Je me suis empressé d'aller sur IMDb pour le rechercher, mais il n’y avait rien. Je suis retourné à ses images, dont l'une était une carte de visite. J'ai noté le nom de l'acteur principal, Jay Clennan, et je suis retourné sur IMDb. Cet acteur n'existe pas. Je n'ai rien pu trouver car il n'y a pas de film. Il n'y a pas d'acteur. Il n'y a rien. Ces images sont une autre création de l'IA.
Je le savais depuis le début et pourtant j'espérais encore que, d'une certaine manière, c'était réel.
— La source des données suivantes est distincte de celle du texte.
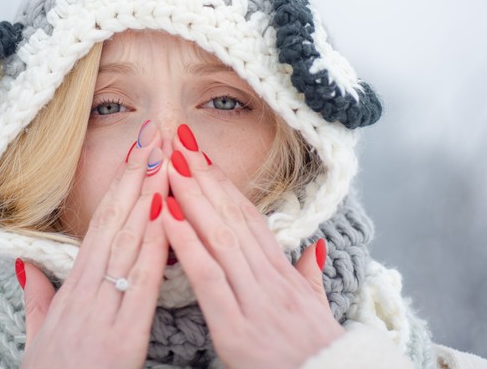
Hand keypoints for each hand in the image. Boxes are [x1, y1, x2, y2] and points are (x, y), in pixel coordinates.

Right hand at [19, 124, 168, 368]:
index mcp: (71, 291)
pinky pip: (141, 284)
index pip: (101, 225)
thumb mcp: (36, 336)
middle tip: (154, 134)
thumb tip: (23, 263)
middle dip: (136, 175)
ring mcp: (103, 312)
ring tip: (163, 157)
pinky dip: (153, 247)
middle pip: (115, 223)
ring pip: (128, 243)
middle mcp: (86, 293)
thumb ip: (35, 297)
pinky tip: (164, 214)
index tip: (137, 151)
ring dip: (148, 196)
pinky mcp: (122, 338)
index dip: (120, 186)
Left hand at [161, 125, 343, 368]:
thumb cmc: (319, 355)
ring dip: (192, 197)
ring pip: (220, 238)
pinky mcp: (236, 328)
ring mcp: (254, 301)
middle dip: (204, 176)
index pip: (249, 219)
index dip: (224, 184)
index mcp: (283, 275)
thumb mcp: (317, 311)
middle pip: (232, 217)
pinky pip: (208, 278)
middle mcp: (270, 280)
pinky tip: (166, 215)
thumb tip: (315, 249)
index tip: (201, 154)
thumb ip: (310, 278)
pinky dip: (186, 244)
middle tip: (179, 139)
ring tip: (169, 163)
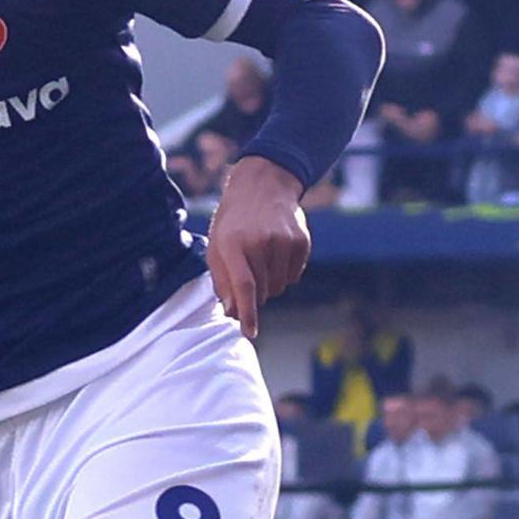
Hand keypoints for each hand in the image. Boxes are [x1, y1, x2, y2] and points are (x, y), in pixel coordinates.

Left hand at [204, 154, 310, 336]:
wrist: (263, 185)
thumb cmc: (234, 221)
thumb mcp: (217, 245)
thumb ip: (222, 280)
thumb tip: (232, 312)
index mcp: (233, 243)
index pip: (244, 286)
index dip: (248, 313)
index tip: (250, 332)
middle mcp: (260, 241)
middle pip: (263, 292)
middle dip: (255, 293)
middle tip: (249, 270)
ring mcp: (283, 240)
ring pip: (280, 287)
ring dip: (270, 282)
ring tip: (262, 257)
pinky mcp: (301, 241)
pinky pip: (294, 276)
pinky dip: (285, 273)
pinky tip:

J'en veux toujours à Johnny Darrell de me faire vouloir ce que je ne peux pas avoir.
Regarder un spectacle de magie.
C'est dire à quel point il est puissant de permettre à une IA de générer des images de films ou d'autres objets d'art dont on aimerait qu'ils existent. C'est comme regarder un spectacle de magie.
En y allant, vous savez que ce ne seront que des illusions et des tours de passe-passe mais, pendant le spectacle, votre crédulité se met en place. Votre cœur veut croire que c'est réel et votre cerveau est prêt à suivre le mouvement. La vie est plus amusante de cette façon.
Qu'est-ce que cela signifiera lorsque les réalisateurs, les concepteurs et les étudiants en cinéma pourront voir avec leur imagination, lorsqu'ils pourront peindre en utilisant tout le matériel visuel archivé numériquement de la civilisation humaine ? Lorsque notre culture commencera à être influencée par des scènes, des décors et des images de vieux films qui n'ont jamais existé ou qui n'ont même pas encore été imaginés ?
J'ai le sentiment que nous sommes tous sur le point de le découvrir.